#### [TASK GOAL]
Reproduce exactly the lines from the line containing "(component_classes" through the end of the records below, including both ends, and nothing else.

[Hardware design source data]
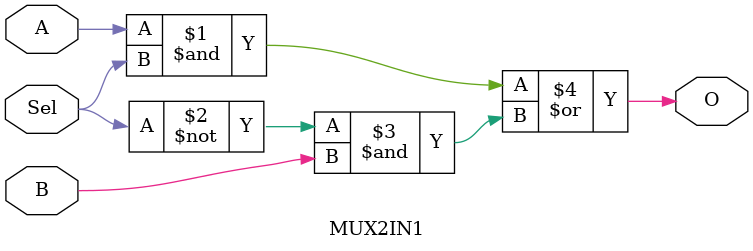
<source format=v>
`timescale 1ns / 1ps


module MUX2IN1(
       input A,
       input B,
       input Sel,
       output O
    );
 assign O = (A & Sel) | (~Sel & B);
endmodule

</source>
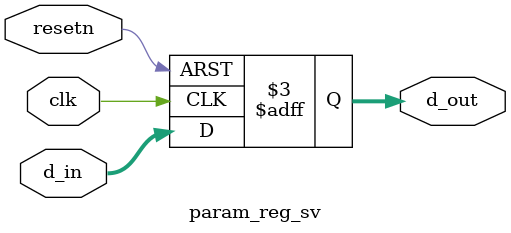
<source format=sv>
/*
*  File            :   param_reg_sv.sv
*  Autor           :   Vlasov D.V.
*  Data            :   2019.04.17
*  Language        :   SystemVerilog
*  Description     :   This is register with parameters
*  Copyright(c)    :   2018 - 2019 Vlasov D.V.
*/

module param_reg_sv
#(
    parameter                   W = 8
)(
    // clock and reset
    input   logic   [0   : 0]   clk,    // clock
    input   logic   [0   : 0]   resetn, // reset
    // data
    input   logic   [W-1 : 0]   d_in,   // data input
    output  logic   [W-1 : 0]   d_out   // data output
);

    always_ff @(posedge clk, negedge resetn)
        if( !resetn )
            d_out <= '0;
        else    
            d_out <= d_in;

endmodule : param_reg_sv

</source>
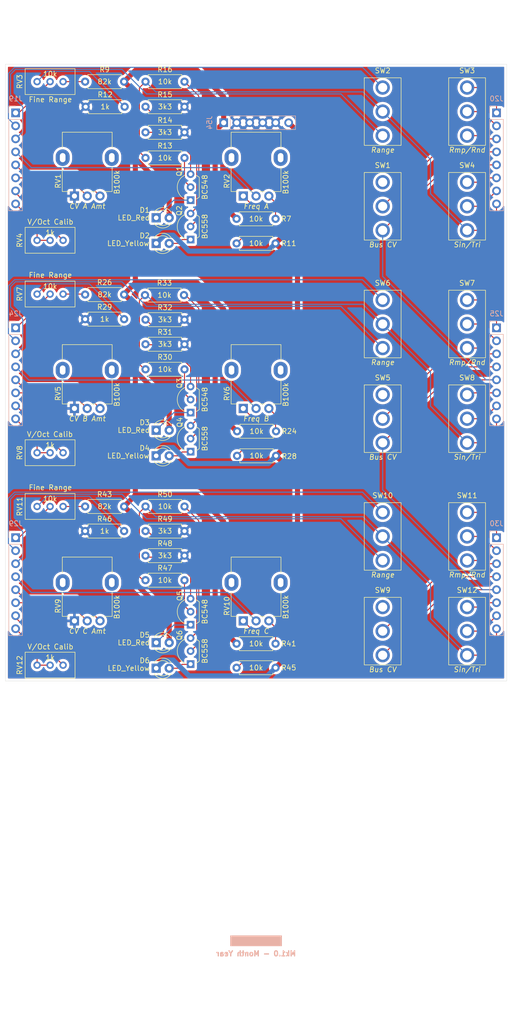
<source format=kicad_pcb>
(kicad_pcb
	(version 20241229)
	(generator "pcbnew")
	(generator_version "9.0")
	(general
		(thickness 1.6)
		(legacy_teardrops no)
	)
	(paper "A4" portrait)
	(title_block
		(rev "1")
		(company "DMH Instruments")
		(comment 1 "10cm Kosmo format synthesizer module PCB")
	)
	(layers
		(0 "F.Cu" signal)
		(2 "B.Cu" signal)
		(9 "F.Adhes" user "F.Adhesive")
		(11 "B.Adhes" user "B.Adhesive")
		(13 "F.Paste" user)
		(15 "B.Paste" user)
		(5 "F.SilkS" user "F.Silkscreen")
		(7 "B.SilkS" user "B.Silkscreen")
		(1 "F.Mask" user)
		(3 "B.Mask" user)
		(17 "Dwgs.User" user "User.Drawings")
		(19 "Cmts.User" user "User.Comments")
		(21 "Eco1.User" user "User.Eco1")
		(23 "Eco2.User" user "User.Eco2")
		(25 "Edge.Cuts" user)
		(27 "Margin" user)
		(31 "F.CrtYd" user "F.Courtyard")
		(29 "B.CrtYd" user "B.Courtyard")
		(35 "F.Fab" user)
		(33 "B.Fab" user)
		(39 "User.1" user "User.LayoutGuide")
		(41 "User.2" user)
		(43 "User.3" user)
		(45 "User.4" user)
		(47 "User.5" user)
		(49 "User.6" user)
		(51 "User.7" user)
		(53 "User.8" user)
		(55 "User.9" user "User.FrontPanelEdge")
	)
	(setup
		(stackup
			(layer "F.SilkS"
				(type "Top Silk Screen")
			)
			(layer "F.Paste"
				(type "Top Solder Paste")
			)
			(layer "F.Mask"
				(type "Top Solder Mask")
				(thickness 0.01)
			)
			(layer "F.Cu"
				(type "copper")
				(thickness 0.035)
			)
			(layer "dielectric 1"
				(type "core")
				(thickness 1.51)
				(material "FR4")
				(epsilon_r 4.5)
				(loss_tangent 0.02)
			)
			(layer "B.Cu"
				(type "copper")
				(thickness 0.035)
			)
			(layer "B.Mask"
				(type "Bottom Solder Mask")
				(thickness 0.01)
			)
			(layer "B.Paste"
				(type "Bottom Solder Paste")
			)
			(layer "B.SilkS"
				(type "Bottom Silk Screen")
			)
			(copper_finish "HAL lead-free")
			(dielectric_constraints no)
		)
		(pad_to_mask_clearance 0)
		(allow_soldermask_bridges_in_footprints no)
		(tenting front back)
		(grid_origin 50 30)
		(pcbplotparams
			(layerselection 0x00000000_00000000_55555555_5755f5ff)
			(plot_on_all_layers_selection 0x00000000_00000000_00000000_00000000)
			(disableapertmacros no)
			(usegerberextensions no)
			(usegerberattributes yes)
			(usegerberadvancedattributes yes)
			(creategerberjobfile yes)
			(dashed_line_dash_ratio 12.000000)
			(dashed_line_gap_ratio 3.000000)
			(svgprecision 4)
			(plotframeref no)
			(mode 1)
			(useauxorigin no)
			(hpglpennumber 1)
			(hpglpenspeed 20)
			(hpglpendiameter 15.000000)
			(pdf_front_fp_property_popups yes)
			(pdf_back_fp_property_popups yes)
			(pdf_metadata yes)
			(pdf_single_document no)
			(dxfpolygonmode yes)
			(dxfimperialunits yes)
			(dxfusepcbnewfont yes)
			(psnegative no)
			(psa4output no)
			(plot_black_and_white yes)
			(sketchpadsonfab no)
			(plotpadnumbers no)
			(hidednponfab no)
			(sketchdnponfab yes)
			(crossoutdnponfab yes)
			(subtractmaskfromsilk no)
			(outputformat 1)
			(mirror no)
			(drillshape 1)
			(scaleselection 1)
			(outputdirectory "")
		)
	)
	(net 0 "")
	(net 1 "+12V")
	(net 2 "Net-(D1-K)")
	(net 3 "Net-(D2-A)")
	(net 4 "-12V")
	(net 5 "Net-(D3-K)")
	(net 6 "Net-(D4-A)")
	(net 7 "Net-(D5-K)")
	(net 8 "Net-(D6-A)")
	(net 9 "A_Rng_Sw_p3_C")
	(net 10 "A_VOct_Trim_p12_C")
	(net 11 "A_CV_Amt_Pot_p2_C")
	(net 12 "A_Rng_Sw_p1_C")
	(net 13 "A_CV_Amt_Pot_p3_C")
	(net 14 "A_Freq_Pot_p2_C")
	(net 15 "A_FRng_Trim_p2_C")
	(net 16 "A_VOct_Trim_p3_C")
	(net 17 "A_Sin_C")
	(net 18 "A_Tri_C")
	(net 19 "Bus_CV_C")
	(net 20 "A_Rnd_C")
	(net 21 "A_BusCV_Sw_p2_C")
	(net 22 "A_Rmp_Rnd_Sw_p2_C")
	(net 23 "A_Sin_Tri_Sw_p2_C")
	(net 24 "A_Rmp_C")
	(net 25 "B_Freq_Pot_p2_C")
	(net 26 "B_FRng_Trim_p2_C")
	(net 27 "B_CV_Amt_Pot_p2_C")
	(net 28 "B_Rng_Sw_p1_C")
	(net 29 "B_VOct_Trim_p12_C")
	(net 30 "B_CV_Amt_Pot_p3_C")
	(net 31 "B_Rng_Sw_p3_C")
	(net 32 "B_VOct_Trim_p3_C")
	(net 33 "B_Tri_C")
	(net 34 "B_Sin_C")
	(net 35 "B_BusCV_Sw_p2_C")
	(net 36 "B_Sin_Tri_Sw_p2_C")
	(net 37 "B_Rmp_Rnd_Sw_p2_C")
	(net 38 "B_Rmp_C")
	(net 39 "B_Rnd_C")
	(net 40 "C_VOct_Trim_p3_C")
	(net 41 "C_VOct_Trim_p12_C")
	(net 42 "C_Rng_Sw_p3_C")
	(net 43 "C_CV_Amt_Pot_p3_C")
	(net 44 "C_CV_Amt_Pot_p2_C")
	(net 45 "C_FRng_Trim_p2_C")
	(net 46 "C_Rng_Sw_p1_C")
	(net 47 "C_Freq_Pot_p2_C")
	(net 48 "C_Rnd_C")
	(net 49 "C_Sin_Tri_Sw_p2_C")
	(net 50 "C_Rmp_Rnd_Sw_p2_C")
	(net 51 "C_Tri_C")
	(net 52 "C_Rmp_C")
	(net 53 "C_BusCV_Sw_p2_C")
	(net 54 "C_Sin_C")
	(net 55 "GND")
	(net 56 "Net-(Q1-B)")
	(net 57 "Net-(Q1-E)")
	(net 58 "Net-(Q2-E)")
	(net 59 "Net-(Q2-B)")
	(net 60 "Net-(Q3-B)")
	(net 61 "Net-(Q3-E)")
	(net 62 "Net-(Q4-B)")
	(net 63 "Net-(Q4-E)")
	(net 64 "Net-(Q5-B)")
	(net 65 "Net-(Q5-E)")
	(net 66 "Net-(Q6-E)")
	(net 67 "Net-(Q6-B)")
	(net 68 "Net-(R7-Pad2)")
	(net 69 "Net-(R9-Pad1)")
	(net 70 "Net-(R11-Pad1)")
	(net 71 "Net-(R12-Pad2)")
	(net 72 "Net-(R24-Pad2)")
	(net 73 "Net-(R26-Pad1)")
	(net 74 "Net-(R28-Pad1)")
	(net 75 "Net-(R29-Pad2)")
	(net 76 "Net-(R41-Pad2)")
	(net 77 "Net-(R43-Pad1)")
	(net 78 "Net-(R45-Pad1)")
	(net 79 "Net-(R46-Pad2)")
	(net 80 "unconnected-(SW1-C-Pad3)")
	(net 81 "unconnected-(SW5-C-Pad3)")
	(net 82 "unconnected-(SW9-C-Pad3)")
	(footprint "Resistor_THT:R_Axial_DIN0207_L6.3mm_D2.5mm_P7.62mm_Horizontal" (layer "F.Cu") (at 96.29 119))
	(footprint "Resistor_THT:R_Axial_DIN0207_L6.3mm_D2.5mm_P7.62mm_Horizontal" (layer "F.Cu") (at 66.59 45.9))
	(footprint "SynthStuff:Toggle_Switch_TE" (layer "F.Cu") (at 124.75 51.75))
	(footprint "LED_THT:LED_D3.0mm" (layer "F.Cu") (at 80.48 114))
	(footprint "Resistor_THT:R_Axial_DIN0207_L6.3mm_D2.5mm_P7.62mm_Horizontal" (layer "F.Cu") (at 78.39 133.7))
	(footprint "Resistor_THT:R_Axial_DIN0207_L6.3mm_D2.5mm_P7.62mm_Horizontal" (layer "F.Cu") (at 78.39 92.4))
	(footprint "Resistor_THT:R_Axial_DIN0207_L6.3mm_D2.5mm_P7.62mm_Horizontal" (layer "F.Cu") (at 66.59 92.3))
	(footprint "Resistor_THT:R_Axial_DIN0207_L6.3mm_D2.5mm_P7.62mm_Horizontal" (layer "F.Cu") (at 78.39 45.9))
	(footprint "LED_THT:LED_D3.0mm" (layer "F.Cu") (at 80.48 72.5))
	(footprint "LED_THT:LED_D3.0mm" (layer "F.Cu") (at 80.48 155.5))
	(footprint "SynthStuff:Toggle_Switch_TE" (layer "F.Cu") (at 124.75 134.75))
	(footprint "Package_TO_SOT_THT:TO-92L_Inline_Wide" (layer "F.Cu") (at 87.2 151.99 90))
	(footprint "Resistor_THT:R_Axial_DIN0207_L6.3mm_D2.5mm_P7.62mm_Horizontal" (layer "F.Cu") (at 78.39 97.2))
	(footprint "Resistor_THT:R_Axial_DIN0207_L6.3mm_D2.5mm_P7.62mm_Horizontal" (layer "F.Cu") (at 78.39 50.8))
	(footprint "Resistor_THT:R_Axial_DIN0207_L6.3mm_D2.5mm_P7.62mm_Horizontal" (layer "F.Cu") (at 78.39 60.8))
	(footprint "LED_THT:LED_D3.0mm" (layer "F.Cu") (at 80.48 119))
	(footprint "SynthStuff:Potentiometer_Alpha_RD901F-40-00D_Single_Vertical" (layer "F.Cu") (at 97.5 68.25 90))
	(footprint "SynthStuff:Toggle_Switch_TE" (layer "F.Cu") (at 141.25 111.75))
	(footprint "Potentiometer_THT:Potentiometer_Bourns_3296W_Vertical" (layer "F.Cu") (at 57.2 45.9 180))
	(footprint "SynthStuff:Potentiometer_Alpha_RD901F-40-00D_Single_Vertical" (layer "F.Cu") (at 64.5 151.25 90))
	(footprint "SynthStuff:Potentiometer_Alpha_RD901F-40-00D_Single_Vertical" (layer "F.Cu") (at 97.5 109.75 90))
	(footprint "Resistor_THT:R_Axial_DIN0207_L6.3mm_D2.5mm_P7.62mm_Horizontal" (layer "F.Cu") (at 78.39 138.5))
	(footprint "Resistor_THT:R_Axial_DIN0207_L6.3mm_D2.5mm_P7.62mm_Horizontal" (layer "F.Cu") (at 66.59 133.7))
	(footprint "SynthStuff:Toggle_Switch_TE" (layer "F.Cu") (at 124.75 111.75))
	(footprint "LED_THT:LED_D3.0mm" (layer "F.Cu") (at 80.48 160.5))
	(footprint "SynthStuff:Toggle_Switch_TE" (layer "F.Cu") (at 141.25 70.25))
	(footprint "SynthStuff:Toggle_Switch_TE" (layer "F.Cu") (at 141.25 153.25))
	(footprint "Resistor_THT:R_Axial_DIN0207_L6.3mm_D2.5mm_P7.62mm_Horizontal" (layer "F.Cu") (at 78.29 87.6))
	(footprint "LED_THT:LED_D3.0mm" (layer "F.Cu") (at 80.48 77.5))
	(footprint "SynthStuff:Toggle_Switch_TE" (layer "F.Cu") (at 124.75 153.25))
	(footprint "SynthStuff:Toggle_Switch_TE" (layer "F.Cu") (at 141.25 93.25))
	(footprint "Resistor_THT:R_Axial_DIN0207_L6.3mm_D2.5mm_P7.62mm_Horizontal" (layer "F.Cu") (at 66.59 87.5))
	(footprint "Potentiometer_THT:Potentiometer_Bourns_3296W_Vertical" (layer "F.Cu") (at 57.2 87.4 180))
	(footprint "Potentiometer_THT:Potentiometer_Bourns_3296W_Vertical" (layer "F.Cu") (at 57.2 76.9 180))
	(footprint "Resistor_THT:R_Axial_DIN0207_L6.3mm_D2.5mm_P7.62mm_Horizontal" (layer "F.Cu") (at 78.39 128.9))
	(footprint "SynthStuff:Toggle_Switch_TE" (layer "F.Cu") (at 141.25 134.75))
	(footprint "Package_TO_SOT_THT:TO-92L_Inline_Wide" (layer "F.Cu") (at 87.2 110.55 90))
	(footprint "Package_TO_SOT_THT:TO-92L_Inline_Wide" (layer "F.Cu") (at 87.2 159.69 90))
	(footprint "Resistor_THT:R_Axial_DIN0207_L6.3mm_D2.5mm_P7.62mm_Horizontal" (layer "F.Cu") (at 66.69 50.8))
	(footprint "Potentiometer_THT:Potentiometer_Bourns_3296W_Vertical" (layer "F.Cu") (at 57.2 159.9 180))
	(footprint "Package_TO_SOT_THT:TO-92L_Inline_Wide" (layer "F.Cu") (at 87.2 76.75 90))
	(footprint "Resistor_THT:R_Axial_DIN0207_L6.3mm_D2.5mm_P7.62mm_Horizontal" (layer "F.Cu") (at 78.39 143.3))
	(footprint "Potentiometer_THT:Potentiometer_Bourns_3296W_Vertical" (layer "F.Cu") (at 57.2 118.4 180))
	(footprint "Resistor_THT:R_Axial_DIN0207_L6.3mm_D2.5mm_P7.62mm_Horizontal" (layer "F.Cu") (at 78.39 55.8))
	(footprint "Resistor_THT:R_Axial_DIN0207_L6.3mm_D2.5mm_P7.62mm_Horizontal" (layer "F.Cu") (at 96.19 160.4))
	(footprint "SynthStuff:Potentiometer_Alpha_RD901F-40-00D_Single_Vertical"
		(layer "F.Cu")
		(uuid "c0a77c70-b4ae-41e9-af3a-0de60be040ab")
		(at 97.5 151.25 90)
		(descr "Potentiometer, vertical, 9mm, single, http://www.taiwanalpha.com.tw/downloads?target=products&id=113")
		(tags "potentiometer vertical 9mm single")
		(property "Reference" "RV10"
			(at 2.9 -3.2 90)
			(layer "F.SilkS")
			(uuid "8f715ff4-21e4-4263-b9a4-29ea2015b4ba")
			(effects
				(font
					(size 1 1)
					(thickness 0.15)
				)
			)
		)
		(property "Value" "B100k"
			(at 2.7 8.3 90)
			(layer "F.SilkS")
			(uuid "0f6b4307-675c-4bec-81af-5c4edad45ca7")
			(effects
				(font
					(size 1 1)
					(thickness 0.15)
				)
			)
		)
		(property "Datasheet" "~"
			(at 0 0 90)
			(unlocked yes)
			(layer "F.Fab")
			(hide yes)
			(uuid "9e7e0eed-7b92-44b2-85bd-69478556918c")
			(effects
				(font
					(size 1.27 1.27)
					(thickness 0.15)
				)
			)
		)
		(property "Description" "Potentiometer, US symbol"
			(at 0 0 90)
			(unlocked yes)
			(layer "F.Fab")
			(hide yes)
			(uuid "1f95d328-06ee-4591-ae72-73b62f99a344")
			(effects
				(font
					(size 1.27 1.27)
					(thickness 0.15)
				)
			)
		)
		(property "Function" "Freq C"
			(at -2 2.5 0)
			(layer "F.SilkS")
			(uuid "1ed5d564-3c59-467b-9ebf-a63259dda790")
			(effects
				(font
					(size 1 1)
					(thickness 0.15)
					(italic yes)
				)
			)
		)
		(component_classes
			(class "Controls PCB")
		)
		(property ki_fp_filters "Potentiometer*")
		(path "/0d6a24b8-505e-4a04-8045-d793e4013574/53f41e4b-ba23-4483-a635-ddc816e7
... [808743 chars truncated]
</source>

#### [WRITTEN ANSWER]
		(component_classes
			(class "Controls PCB")
		)
		(property ki_fp_filters "Potentiometer*")
		(path "/0d6a24b8-505e-4a04-8045-d793e4013574/53f41e4b-ba23-4483-a635-ddc816e7
... [808743 chars truncated]
</source>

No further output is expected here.